W połowie kwietnia ten sam sąd – Okręgowy w Gliwicach, przyznał 550 tys. zł Maciejowi Kowalskiemu, który wraz z Matylą zasiadał na ławie oskarżonych.
Sprawa zaczęła się w 2005 r., kiedy Kowalski i Matyla kierowali wydziałami ds. zwalczania przestępczości gospodarczej, pierwszy w komendzie wojewódzkiej w Poznaniu, drugi w miejskiej w Lesznie. Pewnego dnia zostali aresztowani na polecenie prokuratury w Katowicach. Wkrótce usłyszeli zarzuty. Według śledczych za sowite łapówki mieli zapewniać nietykalność Jarosławowi Ł., biznesmenowi zamieszanemu w aferę paliwową. Obciążył ich właśnie Ł., który niedługo potem opuścił areszt.

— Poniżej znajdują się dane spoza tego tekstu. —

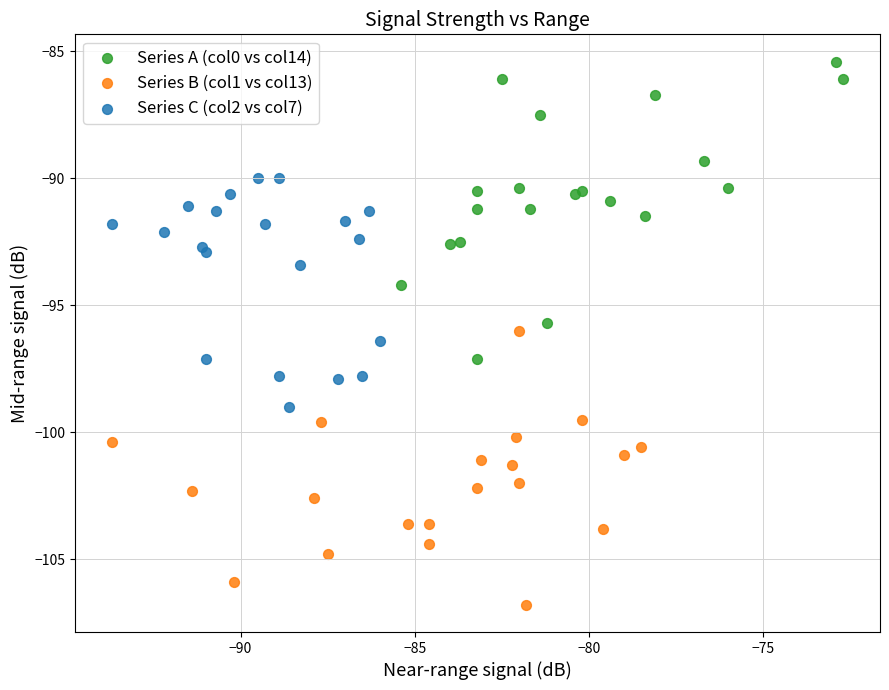

What are all the series names shown in the legend?

Series A (col0 vs col14), Series B (col1 vs col13), Series C (col2 vs col7)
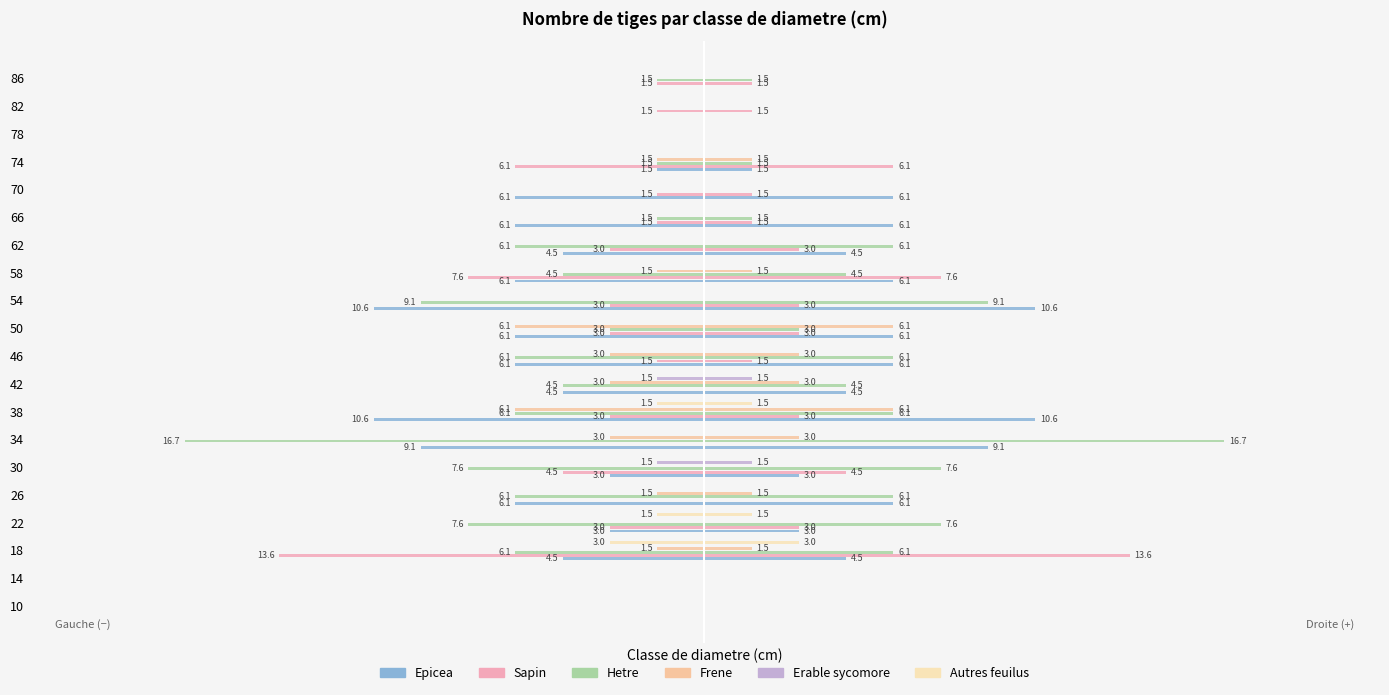

What is the difference between the second highest and second lowest values in the Erable sycomore series?

1.5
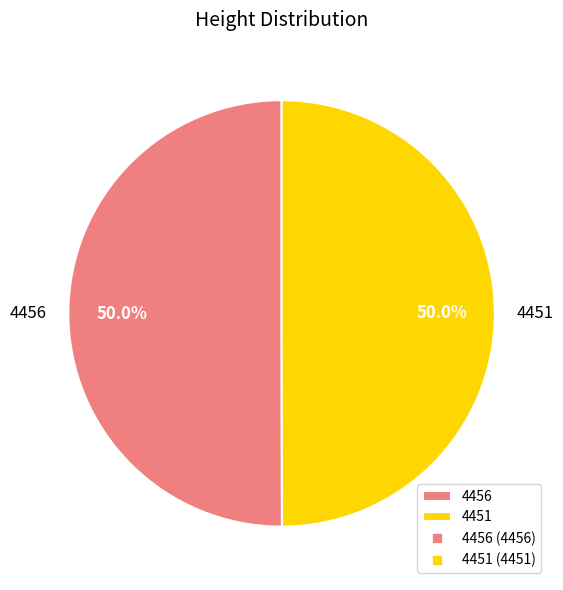

What is the ratio of the value at 4451 to the value at 4456?

1.0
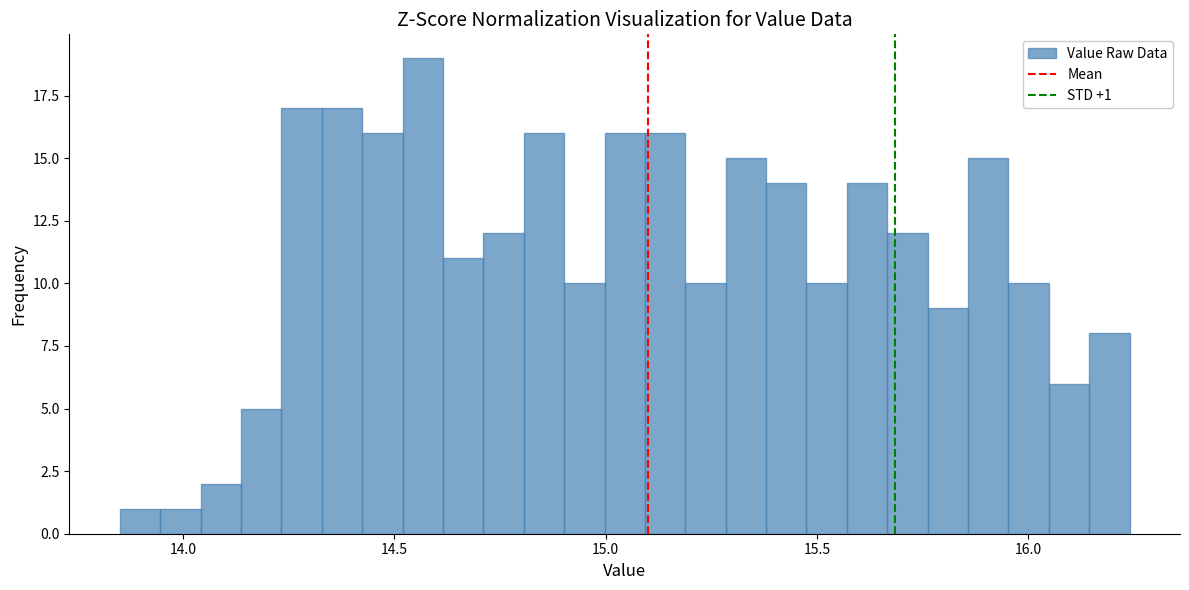

Read against the x-axis, roughly where is the centre of the tallest bar?

14.55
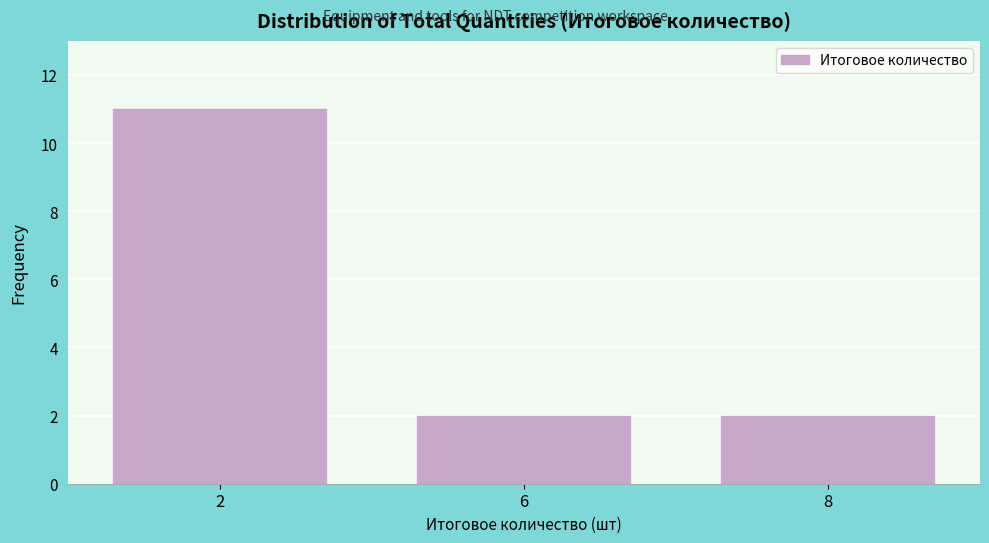

Reading right to left, list all the values displayed in this chart.

2	2	11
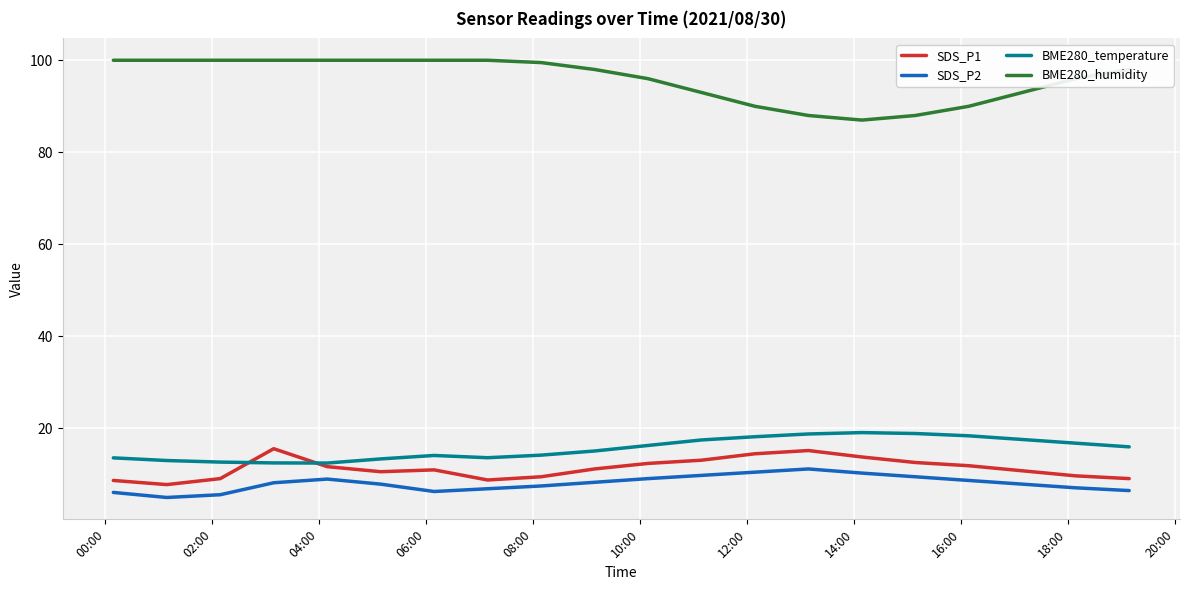

True or false: BME280_humidity and SDS_P2 cross at least once.

False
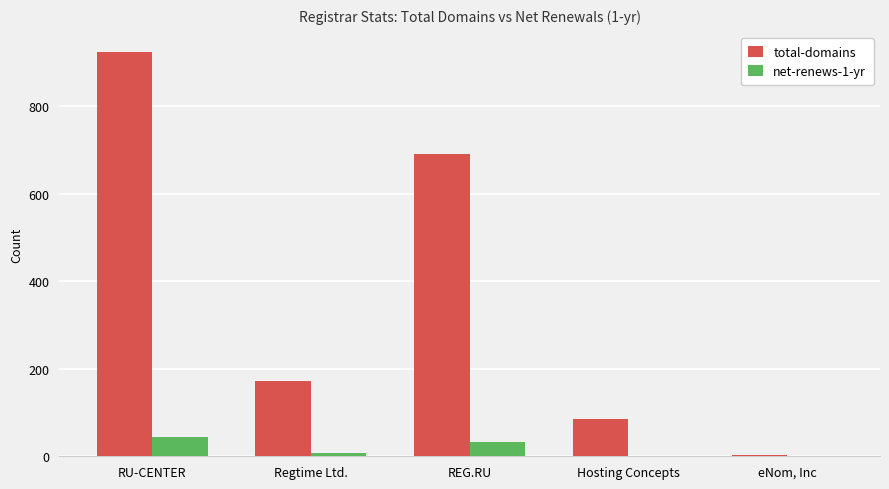

Count the number of data series in this chart.

2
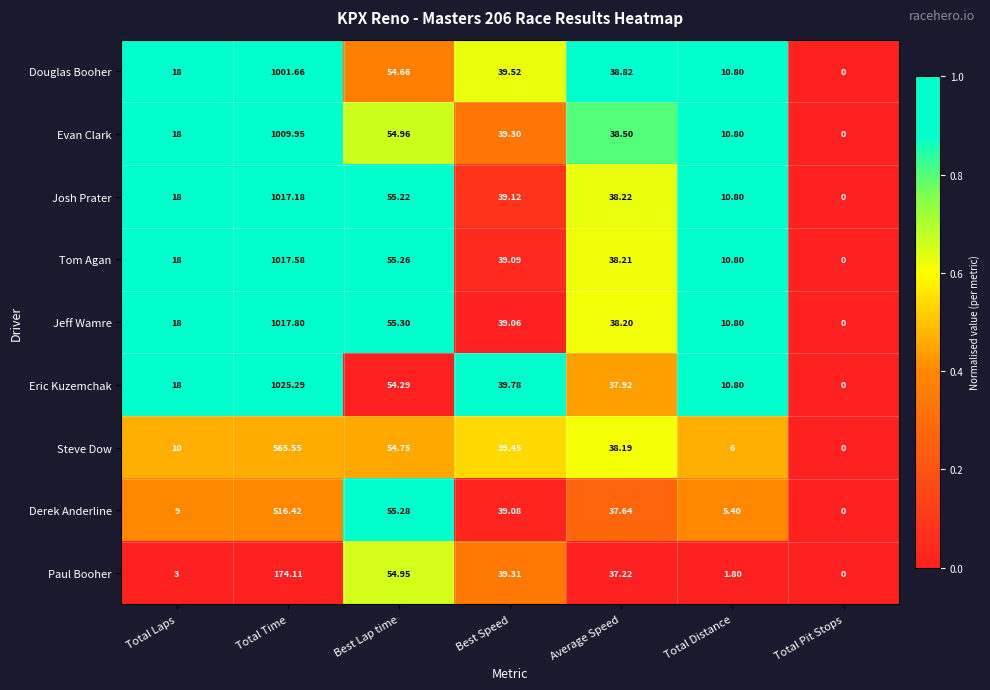

List the series in order of their peak value, lowest first.

Paul Booher, Derek Anderline, Steve Dow, Douglas Booher, Evan Clark, Josh Prater, Tom Agan, Jeff Wamre, Eric Kuzemchak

Podejrzani nie przyznali się do winy. Długie miesiące spędzili w areszcie. Dla dobra służby musieli odejść z policji na wcześniejsze emerytury. – Upodlono nas – podkreślali w rozmowie z ,,Rz". Dwa lata po aresztowaniu uniewinnił ich Sąd Rejonowy w Lesznie.
Sędzia prowadzący sprawę nie zostawił na prokuraturze suchej nitki. Jak podkreślał, na podstawie takich dowodów można oskarżyć każdą osobę w Polsce. Wyrok podtrzymał Sąd Okręgowy w Poznaniu.
Byli policjanci wystąpili do sądu o milion złotych. A ten przyznał im rację. To jedno z najwyższych odszkodowań zasądzonych w tego typu sprawach.